Quote the entries below from the line with "M 1453,621 L" through the line with "M 485,672 L 513,675 L 511,692 L 483,689 Z", both ends included, and only those lines.

** Recorded data follows **

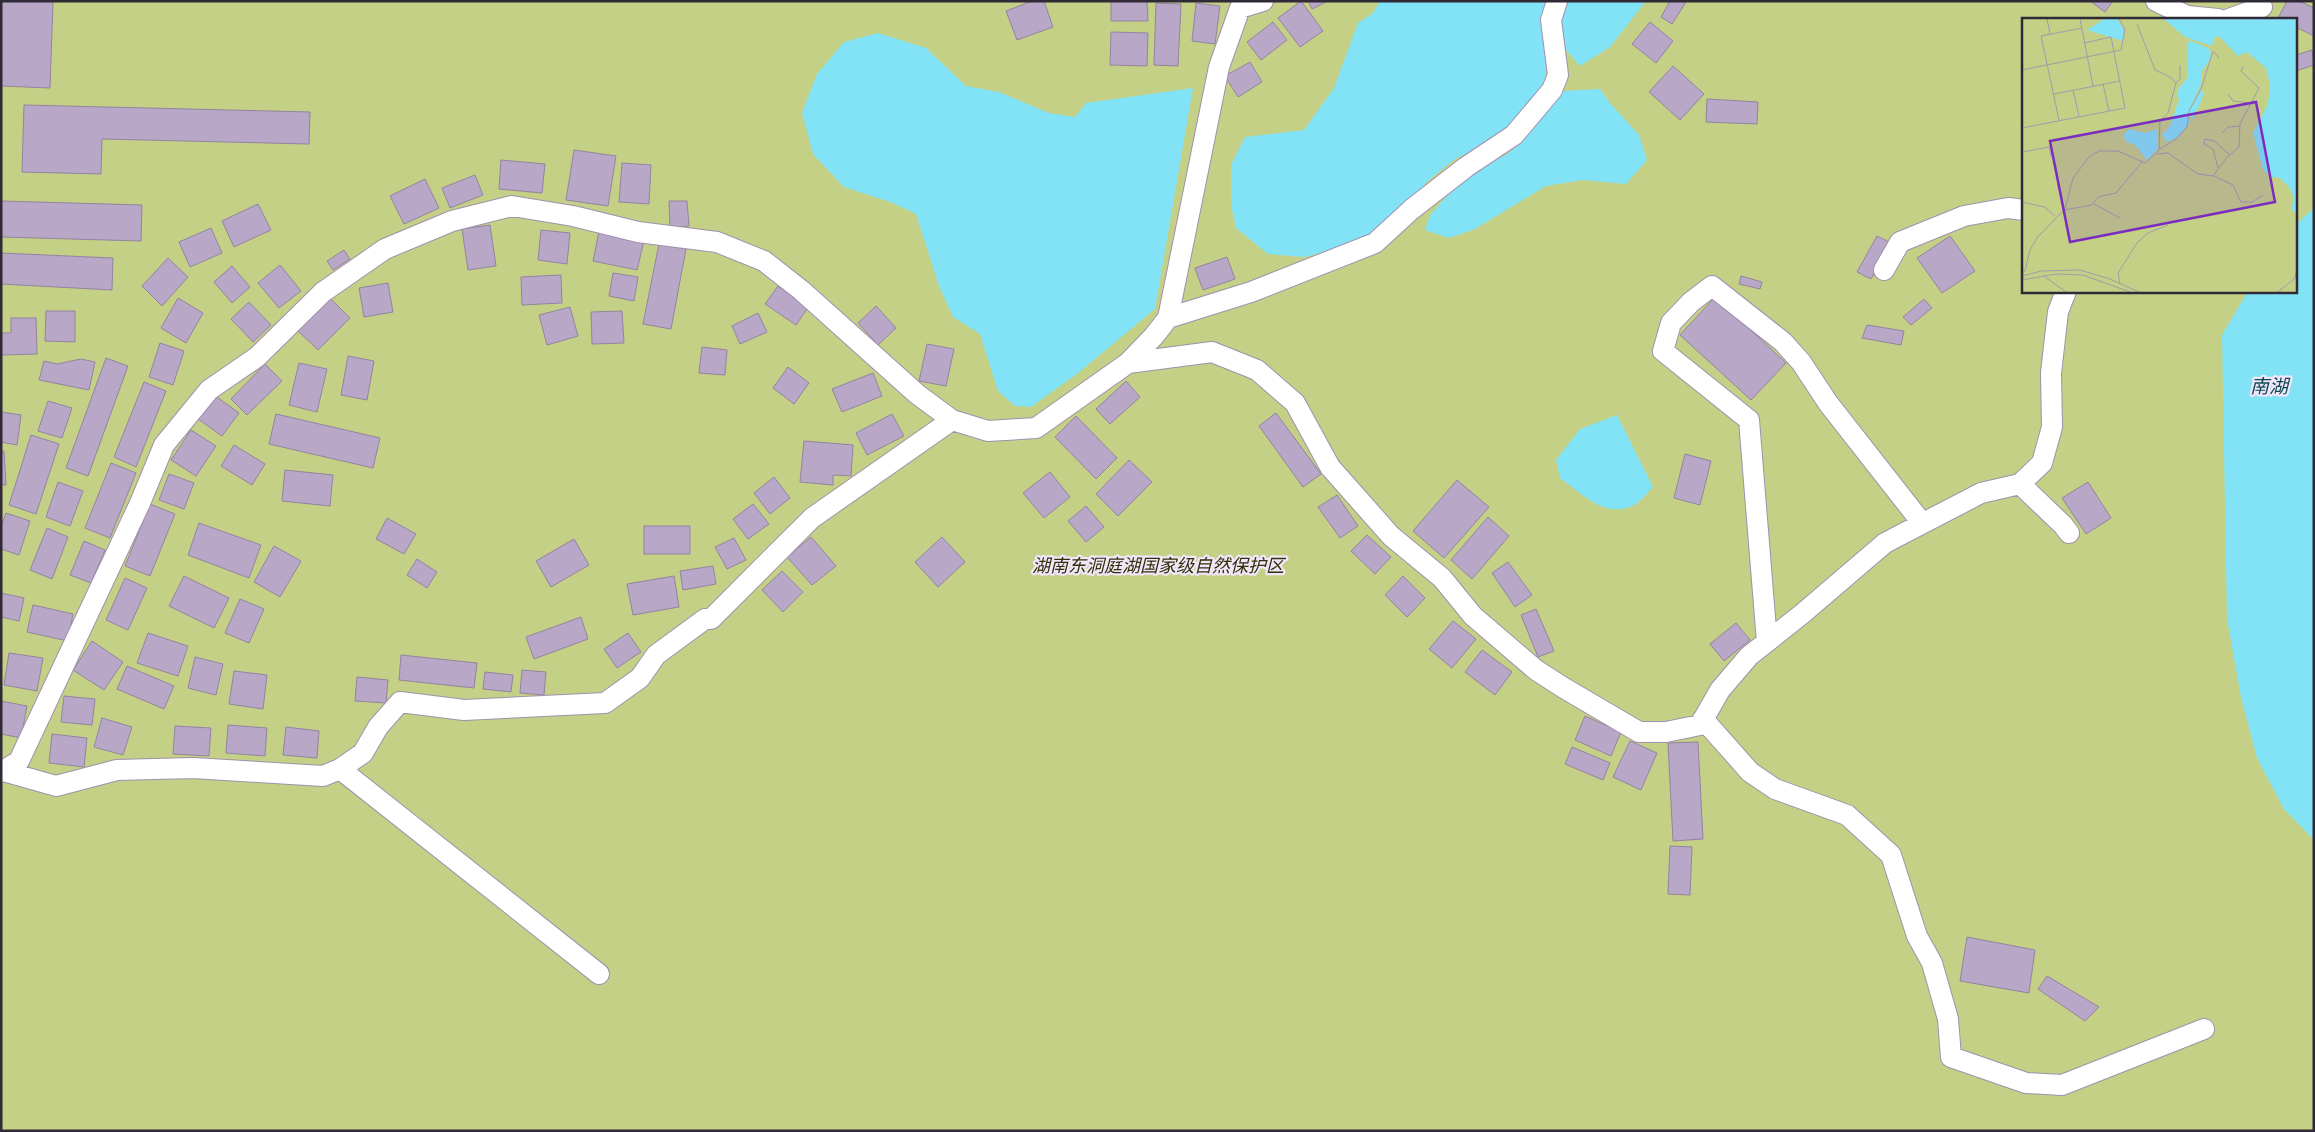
<svg xmlns="http://www.w3.org/2000/svg" width="2315" height="1132" font-family="Spectral,'Noto Sans SC',serif">
	<rect width="100%" height="100%" fill="#f2e6fa"/>
	<path fill="#c3d085" fill-rule="evenodd" d="M 1,1 L 2314,1 L 2314,1131 L 1,1131 ZM 2024,19 L 2296,19 L 2296,291 L 2024,291 Z"/>
	<path fill="#82e3f7" d="M 1380,1 L 1550,1 L 1544,20 L 1546,67 L 1544,87 L 1509,134 L 1455,159 L 1429,180 L 1393,219 L 1361,239 L 1328,251 L 1304,257 L 1268,254 L 1236,228 L 1231,205 L 1231,165 L 1245,137 L 1304,130 L 1334,88 L 1358,23 L 1373,13 Z
		M 1564,1 L 1646,1 L 1610,47 L 1580,66 L 1566,50 L 1558,20 Z
		M 878,33 L 926,48 L 966,86 L 999,92 L 1049,113 L 1075,117 L 1086,103 L 1193,88 L 1155,309 L 1078,373 L 1031,407 L 1015,406 L 998,391 L 980,334 L 953,317 L 939,286 L 916,214 L 893,203 L 844,187 L 813,154 L 802,113 L 817,74 L 844,42 Z
		M 1600,89 L 1610,103 L 1639,135 L 1647,160 L 1626,184 L 1583,180 L 1546,186 L 1475,229 L 1449,238 L 1425,230 L 1430,215 L 1462,179 L 1509,153 L 1531,131 L 1562,91 Z
		M 2314,208 L 2314,840 L 2284,809 L 2257,758 L 2241,697 L 2227,619 L 2222,335 L 2248,291 L 2296,291 L 2296,224 Z
		M 1617,415 L 1653,487 C 1648,492 1642,500 1636,504 C 1606,521 1583,494 1560,478 L 1556,460 L 1580,429 Z"/>
	<path fill="#b9a7c7" stroke="#9483a1" d="M 1,1 L 53,1 L 50,88 L 1,86 Z
		M 1032,1 L 1044,1 L 1053,27 L 1017,40 L 1006,11 Z
		M 1111,1 L 1147,1 L 1148,21 L 1111,21 Z
		M 1301,1 L 1323,31 L 1300,47 L 1278,18 Z
		M 1308,1 L 1328,1 L 1312,9 Z
		M 1670,1 L 1686,2 L 1672,24 L 1661,17 Z
		M 2090,1 L 2113,1 L 2105,12 Z
		M 2287,1 L 2299,1 L 2314,8 L 2314,36 L 2296,27 L 2296,19 L 2278,18 Z
		M 1156,3 L 1181,4 L 1178,66 L 1154,65 Z
		M 1196,3 L 1220,6 L 1215,44 L 1192,41 Z
		M 1273,22 L 1287,40 L 1261,60 L 1247,42 Z
		M 1650,22 L 1673,41 L 1656,63 L 1632,44 Z
		M 1111,32 L 1148,33 L 1147,66 L 1110,65 Z
		M 2312,50 L 2314,65 L 2296,71 L 2296,55 Z
		M 1250,62 L 1262,82 L 1238,97 L 1225,76 Z
		M 1673,66 L 1704,94 L 1680,120 L 1649,92 Z
		M 1707,99 L 1758,102 L 1757,124 L 1706,122 Z
		M 24,105 L 310,112 L 309,144 L 102,139 L 101,174 L 22,172 Z
		M 574,150 L 616,156 L 608,206 L 566,200 Z
		M 501,160 L 545,164 L 542,193 L 499,189 Z
		M 622,163 L 651,165 L 649,204 L 619,202 Z
		M 475,175 L 483,195 L 450,208 L 442,188 Z
		M 425,179 L 439,208 L 404,224 L 390,196 Z
		M 1,201 L 142,205 L 141,241 L 1,237 Z
		M 669,201 L 687,201 L 689,226 L 670,227 Z
		M 258,204 L 271,230 L 234,247 L 222,221 Z
		M 490,225 L 496,266 L 468,270 L 462,229 Z
		M 211,228 L 222,253 L 190,267 L 179,242 Z
		M 541,230 L 570,233 L 567,264 L 538,260 Z
		M 599,231 L 644,241 L 637,270 L 593,261 Z
		M 1877,236 L 1891,243 L 1871,279 L 1857,272 Z
		M 1950,236 L 1975,271 L 1942,293 L 1917,258 Z
		M 659,244 L 686,249 L 671,329 L 643,324 Z
		M 344,250 L 350,259 L 333,270 L 327,261 Z
		M 1,253 L 113,258 L 112,290 L 1,284 Z
		M 1227,257 L 1235,279 L 1203,290 L 1195,268 Z
		M 168,258 L 188,277 L 162,306 L 142,286 Z
		M 280,265 L 301,291 L 279,308 L 258,283 Z
		M 232,266 L 250,287 L 232,303 L 214,282 Z
		M 613,273 L 638,277 L 634,301 L 609,296 Z
		M 561,275 L 562,303 L 522,305 L 521,277 Z
		M 1741,276 L 1762,282 L 1760,289 L 1739,284 Z
		M 388,283 L 393,312 L 364,317 L 359,288 Z
		M 778,286 L 809,306 L 796,325 L 765,304 Z
		M 329,297 L 350,318 L 318,350 L 297,330 Z
		M 1715,297 L 1786,363 L 1751,400 L 1680,335 Z
		M 178,298 L 203,313 L 186,343 L 161,328 Z
		M 1924,299 L 1932,308 L 1911,325 L 1903,317 Z
		M 249,302 L 271,325 L 253,342 L 231,319 Z
		M 876,306 L 896,328 L 878,345 L 858,323 Z
		M 570,307 L 578,336 L 547,345 L 539,315 Z
		M 46,311 L 75,311 L 75,342 L 45,341 Z
		M 622,311 L 624,343 L 592,344 L 591,312 Z
		M 758,313 L 767,332 L 740,344 L 732,326 Z
		M 11,318 L 36,318 L 37,354 L 1,355 L 1,333 L 11,333 Z
		M 1867,325 L 1904,331 L 1901,345 L 1862,338 Z
		M 160,343 L 184,351 L 173,385 L 149,377 Z
		M 927,344 L 954,349 L 946,386 L 919,381 Z
		M 702,347 L 727,350 L 725,375 L 699,373 Z
		M 348,356 L 374,361 L 367,400 L 341,395 Z
		M 106,358 L 128,366 L 88,476 L 66,468 Z
		M 81,359 L 95,362 L 89,390 L 39,380 L 44,361 L 57,364 Z
		M 299,363 L 327,369 L 317,412 L 289,405 Z
		M 265,364 L 282,381 L 247,415 L 231,399 Z
		M 788,367 L 809,383 L 794,404 L 773,388 Z
		M 873,373 L 882,396 L 842,412 L 832,389 Z
		M 1126,381 L 1140,397 L 1110,424 L 1096,409 Z
		M 144,382 L 166,391 L 136,467 L 114,457 Z
		M 214,395 L 239,413 L 222,436 L 198,419 Z
		M 48,401 L 72,408 L 62,438 L 38,431 Z
		M 1,412 L 21,415 L 17,445 L 1,442 Z
		M 1276,413 L 1321,474 L 1303,487 L 1259,426 Z
		M 276,414 L 380,438 L 373,468 L 269,444 Z
		M 892,414 L 904,436 L 867,455 L 856,433 Z
		M 1076,416 L 1117,458 L 1096,479 L 1055,437 Z
		M 191,430 L 216,446 L 196,476 L 171,460 Z
		M 31,435 L 59,444 L 36,514 L 9,505 Z
		M 804,441 L 853,445 L 851,476 L 833,475 L 833,485 L 800,482 Z
		M 234,445 L 265,464 L 252,485 L 221,466 Z
		M 1,451 L 4,451 L 6,485 L 1,485 Z
		M 1685,454 L 1711,461 L 1700,505 L 1674,498 Z
		M 1129,460 L 1152,482 L 1118,516 L 1096,494 Z
		M 111,463 L 136,473 L 110,538 L 85,528 Z
		M 285,470 L 333,475 L 330,506 L 282,501 Z
		M 1050,472 L 1070,497 L 1044,518 L 1023,493 Z
		M 169,474 L 194,483 L 184,509 L 159,500 Z
		M 774,477 L 790,498 L 770,514 L 754,493 Z
		M 1457,480 L 1489,507 L 1444,558 L 1413,531 Z
		M 58,482 L 83,491 L 70,526 L 46,517 Z
		M 2088,482 L 2111,518 L 2086,534 L 2062,498 Z
		M 1337,495 L 1358,526 L 1340,538 L 1318,507 Z
		M 150,504 L 175,514 L 150,576 L 125,566 Z
		M 753,504 L 769,524 L 748,539 L 733,519 Z
		M 1086,506 L 1104,527 L 1086,542 L 1068,521 Z
		M 6,513 L 30,521 L 19,555 L 1,549 L 1,526 Z
		M 1488,517 L 1509,536 L 1472,579 L 1451,560 Z
		M 387,518 L 416,534 L 404,554 L 376,539 Z
		M 199,523 L 261,545 L 249,578 L 188,555 Z
		M 644,526 L 690,526 L 690,554 L 644,554 Z
		M 47,528 L 68,537 L 52,579 L 30,570 Z
		M 1367,535 L 1391,557 L 1375,574 L 1351,551 Z
		M 811,537 L 836,566 L 812,585 L 787,557 Z
		M 942,537 L 965,562 L 938,587 L 915,562 Z
		M 734,538 L 746,560 L 727,569 L 715,547 Z
		M 574,539 L 589,565 L 551,587 L 536,561 Z
		M 84,541 L 105,550 L 91,583 L 70,575 Z
		M 274,546 L 301,561 L 280,597 L 254,582 Z
		M 417,559 L 437,572 L 427,588 L 407,575 Z
		M 1508,562 L 1532,595 L 1515,607 L 1492,573 Z
		M 713,566 L 716,584 L 683,590 L 680,571 Z
		M 782,571 L 803,592 L 783,612 L 762,590 Z
		M 184,576 L 229,598 L 214,628 L 169,606 Z
		M 674,576 L 679,607 L 633,615 L 627,584 Z
		M 1403,576 L 1425,598 L 1407,617 L 1385,595 Z
		M 125,578 L 147,588 L 128,630 L 106,620 Z
		M 1,593 L 24,598 L 19,621 L 1,617 Z
		M 240,599 L 264,609 L 249,643 L 225,633 Z
		M 33,605 L 73,614 L 68,641 L 27,632 Z
		M 1536,609 L 1554,651 L 1538,657 L 1521,615 Z
		M 581,617 L 588,639 L 534,659 L 526,637 Z
		M 1453,621 L 1476,639 L 1452,668 L 1429,649 Z
		M 1736,623 L 1750,640 L 1724,661 L 1710,644 Z
		M 148,633 L 188,646 L 178,676 L 137,663 Z
		M 628,633 L 641,652 L 617,668 L 604,649 Z
		M 92,641 L 123,662 L 104,690 L 73,670 Z
		M 1482,650 L 1512,672 L 1495,695 L 1465,672 Z
		M 9,653 L 43,658 L 37,691 L 4,685 Z
		M 401,655 L 477,663 L 474,688 L 399,680 Z
		M 195,657 L 223,664 L 216,695 L 188,688 Z
		M 127,666 L 174,686 L 164,709 L 117,689 Z
		M 522,670 L 546,672 L 544,695 L 520,693 Z
		M 234,671 L 267,675 L 263,709 L 229,704 Z
		M 485,672 L 513,675 L 511,692 L 483,689 Z
		M 357,677 L 388,680 L 386,703 L 355,701 Z
		M 64,696 L 95,699 L 92,725 L 61,722 Z
		M 1,701 L 27,706 L 21,738 L 1,734 Z
		M 1585,716 L 1621,732 L 1611,756 L 1575,740 Z
		M 102,718 L 132,727 L 123,755 L 94,747 Z
		M 228,725 L 267,728 L 265,756 L 226,753 Z
		M 175,726 L 211,728 L 209,756 L 173,754 Z
		M 286,727 L 319,731 L 317,758 L 283,755 Z
		M 52,734 L 87,738 L 84,767 L 49,763 Z
		M 1630,741 L 1657,753 L 1641,790 L 1613,777 Z
		M 1698,742 L 1703,839 L 1673,841 L 1668,743 Z
		M 1572,747 L 1610,763 L 1603,780 L 1565,764 Z
		M 1670,846 L 1692,847 L 1690,895 L 1668,894 Z
		M 1967,937 L 2035,950 L 2029,993 L 1960,981 Z
		M 2047,976 L 2099,1007 L 2085,1021 L 2038,989 Z"/>
	<g fill="none" stroke-linecap="round" stroke-linejoin="round">
		<g stroke="#a190af" stroke-width="22">
			<path id="minor" d="M 2156,1 L 2187,16 L 2218,19
				M 2229,19 L 2262,7
				M 1884,270 L 1900,242 L 1964,216 L 2008,208 L 2024,210
				M 1168,318 L 1251,292 L 1375,243 L 1412,209 L 1466,167 L 1514,135 L 1552,90 L 1558,75 L 1551,20 L 1557,1
				M 1128,363 L 1212,352 L 1257,370 L 1295,403 L 1330,467 L 1391,536 L 1442,578 L 1473,616 L 1536,670 L 1564,688 L 1639,732 L 1666,732 L 1700,725 L 1720,690 L 1749,656 L 1802,614 L 1885,543 L 1981,493 L 2020,484 L 2042,463 L 2052,427 L 2051,373 L 2058,312 L 2066,291
				M 2020,484 L 2063,525 L 2069,533
				M 1767,642 L 1749,420 L 1663,351 L 1671,323 L 1691,302 L 1712,286 L 1783,342 L 1801,362 L 1828,403 L 1922,523
				M 1703,719 L 1750,772 L 1775,789 L 1847,815 L 1891,855 L 1917,936 L 1932,963 L 1948,1019 L 1951,1057 L 2026,1083 L 2062,1085 L 2204,1029
				M 340,769 L 599,974
				M 3,771 L 56,786 L 117,770 L 193,768 L 323,776 L 340,769 L 363,753 L 378,727 L 400,702 L 464,710 L 605,703 L 640,678 L 656,655 L 705,619 L 711,619 L 812,518 L 952,420
				M 1,772 L 19,761 L 140,503 L 164,445 L 209,390 L 257,357 L 323,292 L 385,249 L 452,221 L 512,206 L 573,216 L 638,232 L 717,242 L 764,261 L 801,290 L 917,394 L 952,420 L 988,431 L 1036,428 L 1128,363 L 1154,336 L 1168,318 L 1219,67 L 1240,8 L 1263,1"/>
		</g>
		<use href="#minor" stroke="#fff" stroke-width="20"/>
	</g>
	<g text-anchor="middle" stroke-width="4.5" stroke-linejoin="round" paint-order="stroke">
		<g font-size="18" font-style="italic" fill="#2c3108" stroke="#f2e6fa">
			<text x="1158" y="572">湖南东洞庭湖国家级自然保护区</text>
		</g>
		<g font-size="19" font-style="italic" fill="#0d4954" stroke="#f2e6fa">
			<text x="2269" y="393">南湖</text>
		</g>
	</g>
	<g transform="translate(2022 18)">
		<rect width="275" height="275" fill="#f2e6fa"/>
		<path d="M 0,1 L 275,1 L 275,274 L 0,274 Z" fill="#c3d085"/>
		<path d="M 82,1 L 95,1 L 101,10 L 101,23 L 65,12 ZM 142,1 L 275,1 L 275,197 L 269,190 L 272,180 L 267,169 L 258,160 L 249,159 L 241,152 L 231,115 L 246,86 L 248,67 L 244,50 L 225,34 L 216,38 L 197,18 L 192,20 L 190,28 L 163,19 ZM 169,23 L 188,31 L 189,40 L 180,53 L 180,64 L 168,90 L 167,105 L 156,119 L 145,124 L 140,117 L 148,108 L 157,82 L 155,73 L 165,60 L 166,24 ZM 179,72 L 182,74 L 179,83 L 170,102 L 167,93 ZM 107,111 L 123,115 L 136,111 L 136,131 L 125,142 L 113,127 L 103,123 L 102,116 Z" fill="#82e3f7"/>
		<path fill="none" stroke="#a49aac" stroke-width="1" d="M 25,1 L 28,16M 58,1 L 71,68M 0,52 L 99,32 L 103,11 L 97,1M 154,65 L 158,61 L 158,47M 81,66 L 87,93M 51,72 L 57,98M 32,76 L 98,63M 206,76 L 211,83 L 228,85M 37,102 L 19,18 L 60,10M 0,110 L 103,90 L 89,19 L 62,25M 200,115 L 206,109 L 217,108M 138,131 L 154,121 L 165,109 L 167,93 L 179,71 L 191,33 L 197,40M 0,134 L 27,129 L 29,139M 135,136 L 146,135 L 176,156 L 191,158 L 205,139 L 217,129 L 218,106 L 237,70 L 219,53 L 221,48M 196,150 L 191,131 L 182,126 L 183,121 L 192,123 L 208,137M 192,158 L 211,167 L 219,184 L 230,184 L 241,177M 0,184 L 22,189 L 33,198M 72,186 L 98,200M 42,192 L 70,187 L 76,179 L 94,175 L 120,144M 0,253 L 3,253 L 8,232 L 15,220 L 43,191 L 51,160 L 67,139 L 77,133 L 96,133 L 123,145 L 137,132 L 138,103 L 146,95 L 154,65 L 148,59 L 133,52 L 115,6M 0,258 L 19,253 L 58,252 L 88,261 L 117,274M 22,258 L 44,274M 0,262 L 34,256 L 61,257 L 108,274M 98,266 L 96,255 L 115,225 L 126,215 L 146,207M 256,274 L 273,260 L 275,250"/>
		<path fill="#7b2cbf" fill-opacity="0.15" stroke="#7b2cbf" stroke-width="2.5" d="M 234,84 L 253,184 L 48,224 L 28,123 Z"/>
		<rect width="275" height="275" fill="none" stroke="#302936" stroke-width="2.5"/>
	</g>
	<rect width="2315" height="1132" fill="none" stroke="#302936" stroke-width="5"/>
</svg>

** End of Recorded data **

__Response to the exercise__
		M 1453,621 L 1476,639 L 1452,668 L 1429,649 Z
		M 1736,623 L 1750,640 L 1724,661 L 1710,644 Z
		M 148,633 L 188,646 L 178,676 L 137,663 Z
		M 628,633 L 641,652 L 617,668 L 604,649 Z
		M 92,641 L 123,662 L 104,690 L 73,670 Z
		M 1482,650 L 1512,672 L 1495,695 L 1465,672 Z
		M 9,653 L 43,658 L 37,691 L 4,685 Z
		M 401,655 L 477,663 L 474,688 L 399,680 Z
		M 195,657 L 223,664 L 216,695 L 188,688 Z
		M 127,666 L 174,686 L 164,709 L 117,689 Z
		M 522,670 L 546,672 L 544,695 L 520,693 Z
		M 234,671 L 267,675 L 263,709 L 229,704 Z
		M 485,672 L 513,675 L 511,692 L 483,689 Z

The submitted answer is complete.